The Future Identity of Project Managers

Insights | 31 July 2017

The core identity of today’s project manager needs to change and it needs to happen fast. We already know that a project manager needs to be both a change agent and a leader. And, if you agree with a recent article on LinkedIn[1] by American project manager Mike MacIsaac, they urgently need to focus on developing their soft skills.

This is not an isolated opinion. Check out some of the desired attributes pulled from recent job descriptions for project managers:

  • Wanted: “Change agent”
  • Seeking: “Team leadership, motivation, and delegation skills”
  • Required: “The ability to coach and lead teams at different stages of maturity and experience”
  • Essential: “Ability to deal with ambiguity and change”

These requirements are echoed by a 2014 academic study[2] that dove into the outcomes of construction industry projects in Australia managed by certified professional project managers versus those helmed by non-certified project managers. Researchers at University of South Australia and University of Adelaide found the top skills for project managers to succeed revolved around:

  • Communication
  • Decision-making
  • Leadership
  • Motivation
  • Listening
  • Time Management

A far cry from the heads down, ‘Gantt chart-up’ view typically associated with a project manager. Progress, for sure, but how can a Project Manager quickly acquire – and master – these most sought-after skills?

We’ve uncovered five essential ways Project Managers can approach development of their softer skill set:

  1. Be Adaptable

MacIsaac, a consultant and project manager himself, says

“Project Managers have to adapt to what the situation and project calls for. The Project Management Institute (PMI®) is right in that project managers need to have technical, business, and leadership skills, they refer to this as the talent triangle.”

The Situational Leadership model first touted in the 1960s and revamped recently through books such as Leadership and the One Minute Manager makes it clear that one size does not fit all when it comes to managing your team. Know when to change focus between your technical skills and your people skills.

2. Reach Out and Inspire

Discover exactly what motivates each of your team members.

Writing on his project management blog[3], Shivshanker Shenoy identifies several “soft skills” that every project manager should have. One of those is under the heading “motivation.”

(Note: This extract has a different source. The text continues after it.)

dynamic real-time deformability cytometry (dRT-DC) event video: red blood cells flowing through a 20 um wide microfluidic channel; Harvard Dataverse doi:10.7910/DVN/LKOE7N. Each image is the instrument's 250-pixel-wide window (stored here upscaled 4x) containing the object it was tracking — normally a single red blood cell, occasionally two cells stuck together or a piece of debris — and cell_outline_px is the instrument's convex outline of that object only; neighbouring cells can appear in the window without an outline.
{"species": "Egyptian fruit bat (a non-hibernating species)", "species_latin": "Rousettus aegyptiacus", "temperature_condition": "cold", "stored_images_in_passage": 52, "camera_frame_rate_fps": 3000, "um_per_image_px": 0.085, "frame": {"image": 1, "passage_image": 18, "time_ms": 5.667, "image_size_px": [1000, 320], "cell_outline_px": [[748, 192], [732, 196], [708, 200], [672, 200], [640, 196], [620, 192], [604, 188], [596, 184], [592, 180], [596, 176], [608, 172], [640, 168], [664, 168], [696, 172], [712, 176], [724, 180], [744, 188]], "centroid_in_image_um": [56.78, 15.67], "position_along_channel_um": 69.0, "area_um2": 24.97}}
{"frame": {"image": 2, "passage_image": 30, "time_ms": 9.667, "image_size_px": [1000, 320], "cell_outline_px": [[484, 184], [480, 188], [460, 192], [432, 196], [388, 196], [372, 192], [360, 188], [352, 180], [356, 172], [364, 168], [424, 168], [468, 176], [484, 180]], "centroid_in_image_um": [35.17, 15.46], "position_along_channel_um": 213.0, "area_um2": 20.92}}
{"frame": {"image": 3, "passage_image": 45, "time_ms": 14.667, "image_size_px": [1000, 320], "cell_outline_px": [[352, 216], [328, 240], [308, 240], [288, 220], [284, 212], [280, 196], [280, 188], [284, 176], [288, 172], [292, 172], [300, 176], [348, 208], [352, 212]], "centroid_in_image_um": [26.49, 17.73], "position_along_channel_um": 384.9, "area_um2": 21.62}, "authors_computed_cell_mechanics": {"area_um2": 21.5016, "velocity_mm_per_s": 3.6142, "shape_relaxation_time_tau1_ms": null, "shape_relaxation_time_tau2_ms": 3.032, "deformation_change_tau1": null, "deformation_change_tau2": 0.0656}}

He writes: “When people know that their work is making a difference — to the customer, end users, company, as well as themselves — they stay motivated.”

  1. Keep Learning

MacIsaac has this advice: “I recommend reading as much as you can on leadership, technology and Agile delivery. There is no shortage of great books on these topics.”

No matter where you are in your career or the type of industry you work in, training is a key way to get ahead. Don’t be shy in asking if there is any room in your company’s budget for training or seeking out professional conferences with a strong training component.

Great managers aren’t threatened by the desire of their direct reports to build skills; they welcome it. After all, it’s an investment in the future success of the project and business.

Managing successfully through any change also requires trust, but you don’t have to be naturally charismatic to engender this connection. Shinoy describes the best leaders in project management as transparent, helpful and honest:

“…[B]e receptive to team member’s suggestions and concerns,” he writes. “Listening to their concerns, empathising with them and making earnest attempts to solve their problems will also give you their trust, even if you are not able to solve some of their issues.”

  1. Stay Humble

Staying humble means keeping your personal ego in check. It means acknowledging your own mistakes, listening to others and staying calm when your project is really challenged. These skills are particularly important when working in a fast-paced environment or when applying agile techniques to your project.

  1. Be Coachable

In some organisations, a person’s career progression ends when he or she is deemed to be no longer coachable. In other words, if you have become set in your ways, constrained in your thinking or not open to feedback, you have probably hit your career ceiling.

A willingness to learn through traditional means is admirable but seeking out learning through coaching and feedback requires a certain openness and self confidence that truly distinguishes strong leaders. Take advantage and build on your existing competencies by seeking out positive and healthy interpersonal connections.

What it means to be a project manager will undoubtedly change. We work amongst a group of global practitioners used to taking a critical look in the mirror and identifying what we can learn from the past. The exciting part is that these changes directly impact the identity of a PM.

PMI® and PMI Talent Triangle® are registered trademarks of the Project Management Institute, Inc.